While the Uzbek government has made progress in eliminating forced labor in the country’s annual cotton harvest, on-the-ground reports reveal that the problem has yet to be fully eradicated.
The Cotton Campaign and its partners investigated conditions in this year’s cotton harvest, finding that large-scale, government-implemented forced labor still occurred.
“Our monitors found that regional and district officials ordered state organizations and businesses to send employees or pay for replacement workers to pick cotton and sign statements stating they were working voluntarily,” said Umida Niyazova, Director of the Uzbek-German Forum for Human Rights (UGF).
“Some of the forced pickers were from republic-level law enforcement and military agencies, which could not have sent employees without authorization from the central government.”

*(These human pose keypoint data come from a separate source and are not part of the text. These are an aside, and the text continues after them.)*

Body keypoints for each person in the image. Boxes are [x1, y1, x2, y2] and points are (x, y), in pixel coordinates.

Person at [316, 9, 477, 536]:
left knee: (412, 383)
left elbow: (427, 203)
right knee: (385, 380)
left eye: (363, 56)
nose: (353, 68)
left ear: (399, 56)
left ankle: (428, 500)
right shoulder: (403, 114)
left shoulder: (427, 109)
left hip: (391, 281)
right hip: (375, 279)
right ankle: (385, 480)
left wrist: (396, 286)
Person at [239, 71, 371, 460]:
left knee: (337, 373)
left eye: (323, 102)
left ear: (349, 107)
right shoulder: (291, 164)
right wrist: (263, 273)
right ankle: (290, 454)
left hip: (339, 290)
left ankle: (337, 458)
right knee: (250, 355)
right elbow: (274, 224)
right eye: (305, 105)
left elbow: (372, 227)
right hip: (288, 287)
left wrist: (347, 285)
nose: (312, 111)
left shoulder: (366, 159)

A statement from Cotton Campaign explains:
There were some reports of punishing local officials for orchestrating forced labor. However, for the 2018 harvest, the central government continued its system of imposing cotton production quotas on regional and local officials. As a result, more than 100 such officials were punished for “deficiencies in organizing the cotton harvest,” a term used for failing to fulfill cotton quotas.

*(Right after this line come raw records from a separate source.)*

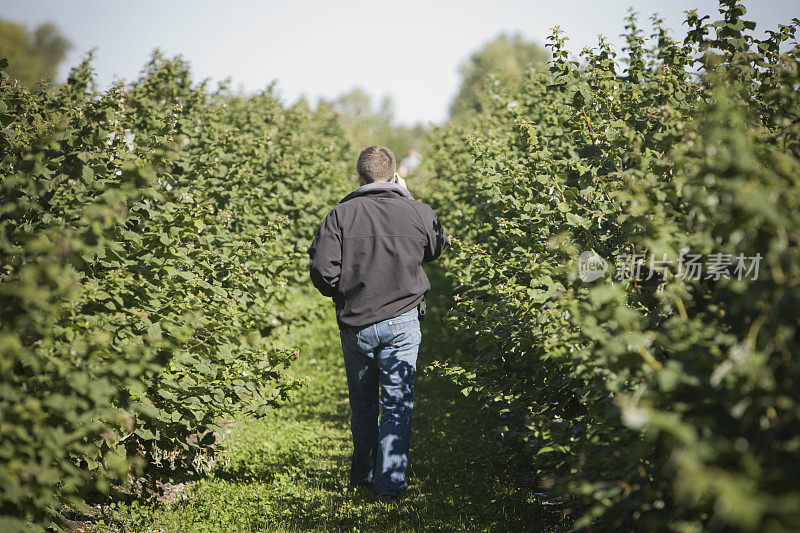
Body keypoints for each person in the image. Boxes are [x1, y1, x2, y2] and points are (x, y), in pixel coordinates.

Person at [308, 145, 447, 498]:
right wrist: (409, 198)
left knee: (364, 406)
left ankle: (363, 478)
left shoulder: (338, 216)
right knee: (397, 404)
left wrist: (344, 295)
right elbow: (436, 247)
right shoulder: (416, 211)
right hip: (402, 322)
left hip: (356, 325)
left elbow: (323, 272)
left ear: (359, 177)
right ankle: (390, 486)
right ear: (395, 174)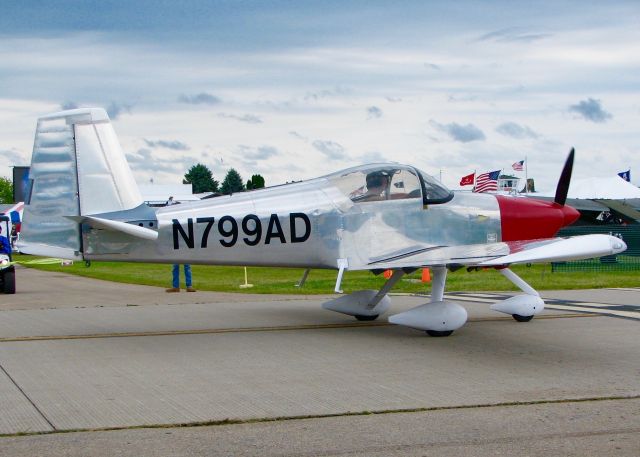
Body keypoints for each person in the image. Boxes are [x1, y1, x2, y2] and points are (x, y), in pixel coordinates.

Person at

The government increased wages paid to pickers resulting in more voluntary pickers, especially early in the season when cotton is more plentiful and earning potential is high. But evidence demonstrated that the number of voluntary pickers dropped as available cotton decreased and weather worsened, which induced officials to resort to forced labor to meet their quotas and avoid punishment.
Numerous pickers worked voluntarily, but many voluntary pickers preferred to be hired as replacement pickers by those forced to pick or pay so they could earn replacement fees in addition to wages for cotton picked, demonstrating that national picking wages set by the government are still too low.
Health and education employees were not mobilized en masse, though some were forced to work at the end of the harvest. Nonetheless, most major government enterprises and agencies, including factories, grain mills, utility companies, banks, law enforcement, and government services, required their employees to pick cotton or pay for replacement pickers from the beginning of the harvest. Thousands of these employees were sent to supply pickers to low population regions where they lived in field camps, public buildings, or train cars.
Bennett Freeman, Co-founder of the Cotton Campaign, explained that the reports show that it is premature to claim that forced labor is no longer taking place in Uzbekistan.
“Although we have seen encouraging areas of progress in this harvest, it is premature to declare success in dismantling a system of production relying on massive forced labor that has been in place for decades,” he said.
“There is indeed a significant transition underway, but it will take several more years to end systemic forced labor and to implement critical structural reforms, such as ending the quota system, establishing incentives for employing only voluntary labor and enforcing accountability for officials who use forced labor.”